------ Extract to read

# Word of the day



## geraldandannie (Jun 4, 2006)

Catch ut while it's up - the word of the day for Tuesday is

* obfuscate*

It's a great word, courtesy of my online mate:

http://dictionary.reference.com/wordoftheday/

Gerald


----------



## 97993 (Mar 5, 2006)

Hi gerald ,nice word but i find it obscure and difficult to understand, you are confusing and bewildering me, perhaps if you were to darken or render indistinct the text I would not appear so dim :lol: :lol: :lol: 
Geo


----------



## sallytrafic (Jan 17, 2006)

No its gone - its now tomorrow - see how parochial the US is they define what day it is by local time not like us who use good old GMT (or UTC) :lol:

Frank


----------



## LPDrifter (Aug 17, 2005)

Obfuscate... hmm I thought it was
ironic that O2 are the sponsors of the Dictionary.com word of the day link.


Have you ever tried to make a comparison between the call costs / pricing systems between two telephone companies?

An exercise in obfuscation, I would suggest

Drifter


----------



## geraldandannie (Jun 4, 2006)

LPDrifter said:


> Have you ever tried to make a comparison between the call costs / pricing systems between two telephone companies?
> 
> An exercise in obfuscation, I would suggest


Nice! Good spot!

And good one, Geo.

Today:
agrestic \uh-GRES-tik\, adjective:
Pertaining to fields or the country; rural; rustic.

------------
------ Provided material

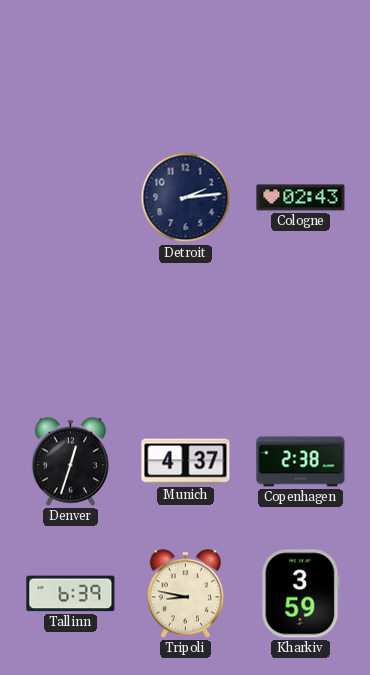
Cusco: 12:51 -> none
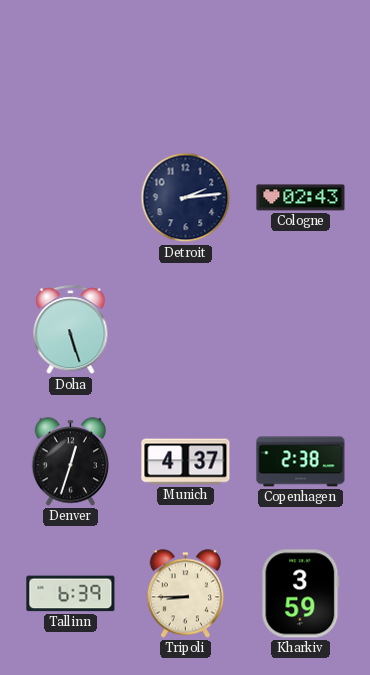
Doha: none -> 5:27
Tripoli: 8:47 -> 8:45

------------

• [Exercise requirements]
a) Echo the stretch of the word-of-the-day thread from "## 97993 (Mar" through "(Jan 17, 2006)".
b) In the word-of-the-day thread, which company is named as the sponsor of the Dictionary.com word of the day link?
c) Pick up the word-of-the-day thread after its last line and continue it.
The material has no role in this exercise.

• [Expected answers]
a)
## 97993 (Mar 5, 2006)

Hi gerald ,nice word but i find it obscure and difficult to understand, you are confusing and bewildering me, perhaps if you were to darken or render indistinct the text I would not appear so dim :lol: :lol: :lol: 
Geo


----------



## sallytrafic (Jan 17, 2006)

b) O2

c)
Never 'eard of it :? I think Dictionary.com is obfuscating.

Gerald


----------



## geraldandannie (Jun 4, 2006)

I'll give it one more chance to use a word that it hasn't just made up in a random letter generator :roll: 

Thursday's word was: 

congeries \KON-juh-reez\, noun:
A collection; an aggregation.

Damned stupid word. Come on then, let's see Friday's effort.

Gerald


----------



## sallytrafic (Jan 17, 2006)

How about we have our own word of the day. First one on in the morning - that'll be me then- picks a word. We award praise for best alternative definitions.

This will either catch on like 'The last member to post here is the best ever MHF'S member' or will be dead as a dodo by 9am.

Ok as its my ball my word for the day is:

*mirepoix*: sauteed diced vegatables

Regards Frank


----------



## geraldandannie (Jun 4, 2006)

Norway's Eurovision score?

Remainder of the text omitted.